Le vide constitutionnel à la fin du mandat de Macky Sall en avril 2024
Selon plusieurs observateurs, le président Macky Sall envisage de mener un dialogue inclusif au sortir duquel il chercherait à avoir un consensus lui permettant d’assurer la transition pour une durée encore à déterminer. Macky Sall doit se défaire de son épée de Damoclès liée à la fin de son mandat le 2 avril prochain. Une mission qui sera difficile à réaliser, car aucune disposition de la loi ne prévoit une prolongation du mandat présidentiel. L’article 27 de la Constitution stipule que ‘’la durée du mandat du président de la République est de cinq ans’’.
Selon le Pr. Ngouda Mboup, cette prolongation est impossible, car le pouvoir ne peut pas déroger à l'article 31 qui est lié à l’article 103 qui possède une clause d’éternité. ‘’La forme républicaine de l’État, le mode d’élection, la durée et le nombre de mandats consécutifs du président de la République ne peuvent faire l’objet de révision’’, nous fait savoir l’article 103. ‘’Macky Sall est entré dans une voie sans issue. La constitutionnalité des actes du président se pose à partir du 2 avril (NDLR : fin du mandat). Légalement, il ne pourra plus gérer le pays’’, affirme-t-il sur le plateau de la 7TV.
Même son de cloche chez le Pr. Babacar Guèye, président du Collectif des organisations de la société civile pour les élections (COSCE) qui indique que les articles 27 et 31 sont intimement liés. ‘’C’est la Constitution qui indique la fin du mandat du président. Il faut faire une lecture combinée des articles 27 et 31 de la Constitution’’, déclare-t-il.

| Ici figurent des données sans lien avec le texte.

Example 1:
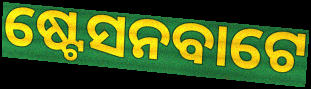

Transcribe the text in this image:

ଷ୍ଟେସନବାଟେ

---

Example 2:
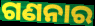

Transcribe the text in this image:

ଗଣନାର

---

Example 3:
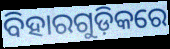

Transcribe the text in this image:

ବିହାରଗୁଡ଼ିକରେ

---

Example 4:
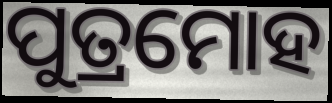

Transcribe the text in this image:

ପୁତ୍ରମୋହ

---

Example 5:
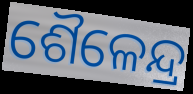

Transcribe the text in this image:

ଶୈଳେନ୍ଦ୍ର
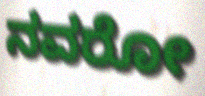
ನವರೋ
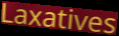
Laxatives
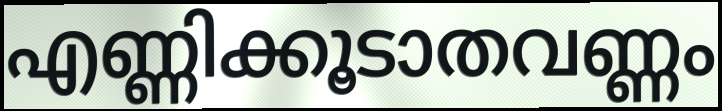
എണ്ണിക്കൂടാതവണ്ണം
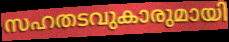
സഹതടവുകാരുമായി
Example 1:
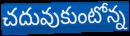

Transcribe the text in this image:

చదువుకుంటోన్న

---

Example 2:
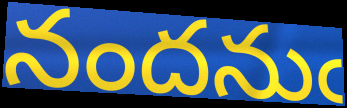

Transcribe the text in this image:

నందనుఁ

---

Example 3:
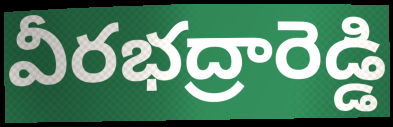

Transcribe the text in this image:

వీరభద్రారెడ్డి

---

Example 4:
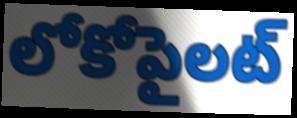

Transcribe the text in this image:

లోకోపైలట్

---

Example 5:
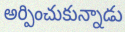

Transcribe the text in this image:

అర్పించుకున్నాడు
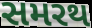
સમરથ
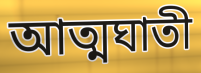
আত্মঘাতী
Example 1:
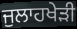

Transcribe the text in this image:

ਜੁਲਾਹਖੇੜੀ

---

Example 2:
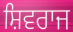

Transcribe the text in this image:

ਸ਼ਿਵਰਾਜ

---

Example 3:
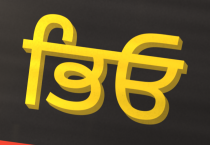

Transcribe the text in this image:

ਭਿਓ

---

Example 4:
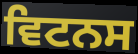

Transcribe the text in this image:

ਵਿਟਨਸ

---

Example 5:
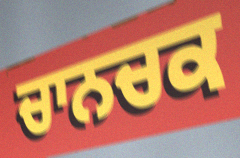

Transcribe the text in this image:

ਚਾਨਚਕ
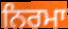
ਨਿਰਮਾ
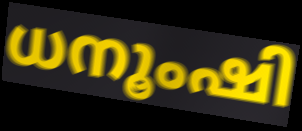
ധനൂംഷി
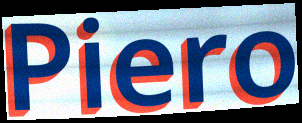
Piero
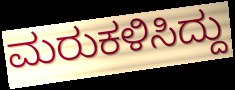
ಮರುಕಳಿಸಿದ್ದು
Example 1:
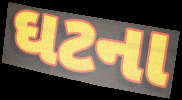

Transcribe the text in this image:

ઘટના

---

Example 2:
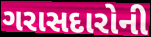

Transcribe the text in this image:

ગરાસદારોની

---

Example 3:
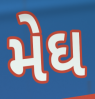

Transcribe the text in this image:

મેઘ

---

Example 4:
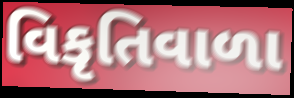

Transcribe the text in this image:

વિકૃતિવાળા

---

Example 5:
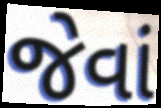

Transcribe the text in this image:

જેવાં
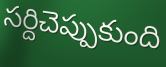
సర్దిచెప్పుకుంది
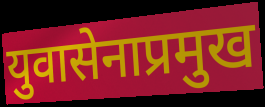
युवासेनाप्रमुख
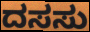
ದಸಸು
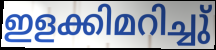
ഇളക്കിമറിച്ചു്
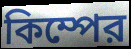
কিম্পের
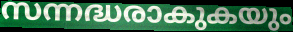
സന്നദ്ധരാകുകയും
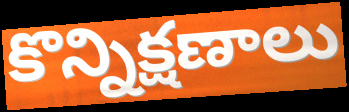
కొన్నిక్షణాలు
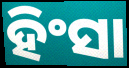
ହିଂସା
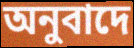
অনুবাদে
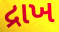
દ્રાખ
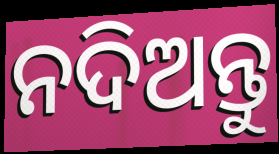
ନଦିଅନ୍ତୁ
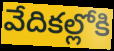
వేదికల్లోకి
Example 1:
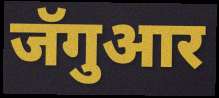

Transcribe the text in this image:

जॅगुआर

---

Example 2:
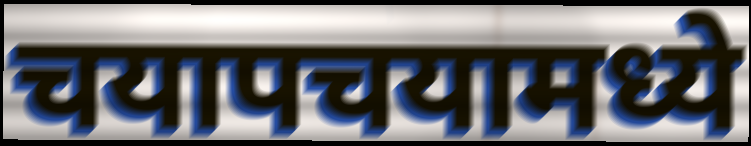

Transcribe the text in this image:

चयापचयामध्ये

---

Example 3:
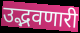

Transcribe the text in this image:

उद्भवणारी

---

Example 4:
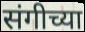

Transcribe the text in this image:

संगीच्या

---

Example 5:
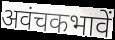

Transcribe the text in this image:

अवंचकभावें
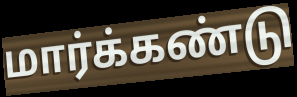
மார்க்கண்டு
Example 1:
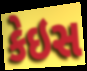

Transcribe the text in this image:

કેઇસ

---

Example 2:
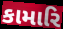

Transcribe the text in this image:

કામારિ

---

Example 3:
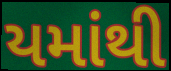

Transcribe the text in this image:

યમાંથી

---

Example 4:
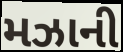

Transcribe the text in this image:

મઝાની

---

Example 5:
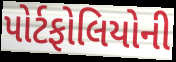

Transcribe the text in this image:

પોર્ટફોલિયોની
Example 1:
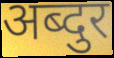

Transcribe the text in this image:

अब्दुर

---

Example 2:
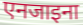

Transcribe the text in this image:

एनजाइना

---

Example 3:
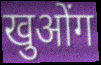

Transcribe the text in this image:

खुओंग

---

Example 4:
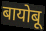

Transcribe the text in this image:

बायोबू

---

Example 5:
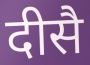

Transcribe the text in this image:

दीसै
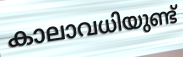
കാലാവധിയുണ്ട്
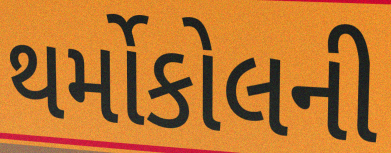
થર્મોકોલની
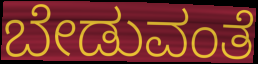
ಬೇಡುವಂತೆ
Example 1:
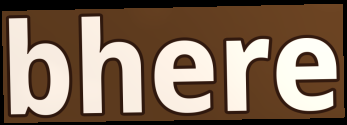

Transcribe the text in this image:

bhere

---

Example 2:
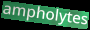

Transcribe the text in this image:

ampholytes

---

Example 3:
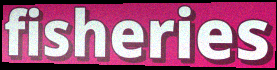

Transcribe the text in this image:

fisheries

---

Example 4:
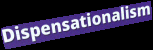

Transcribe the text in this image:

Dispensationalism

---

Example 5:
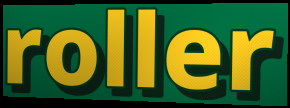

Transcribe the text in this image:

roller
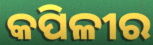
କପିଳୀର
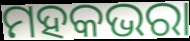
ମହକଭରା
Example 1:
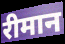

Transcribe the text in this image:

रीमान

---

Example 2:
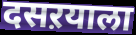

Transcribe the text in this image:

दसऱयाला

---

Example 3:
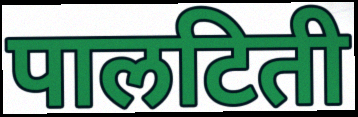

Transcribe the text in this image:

पालटिती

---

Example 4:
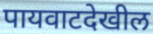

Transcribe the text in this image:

पायवाटदेखील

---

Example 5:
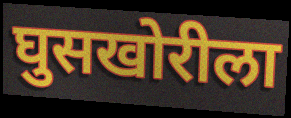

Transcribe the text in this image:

Qu’en est-il s’il décide de partir au lendemain du 2 avril, en cédant le pouvoir au président de l’Assemblée nationale ? ‘’Si la présidence est vacante, par démission, empêchement définitif ou décès, le scrutin aura lieu dans les 60 jours au moins et 90 jours au plus, après la constatation de la vacance par le Conseil constitutionnel’’, peut-on lire sur l’alinéa 2 de l’article 31.
De ce fait, le président de l’Assemblée nationale aura ainsi 90 jours pour organiser un nouveau scrutin présidentiel. Cet intérim aura pour principal but d’établir les bases pour une transition complète devant apaiser le climat politique sénégalais et reconsidérer la charte républicaine vivement chahutée par cette crise préélectorale.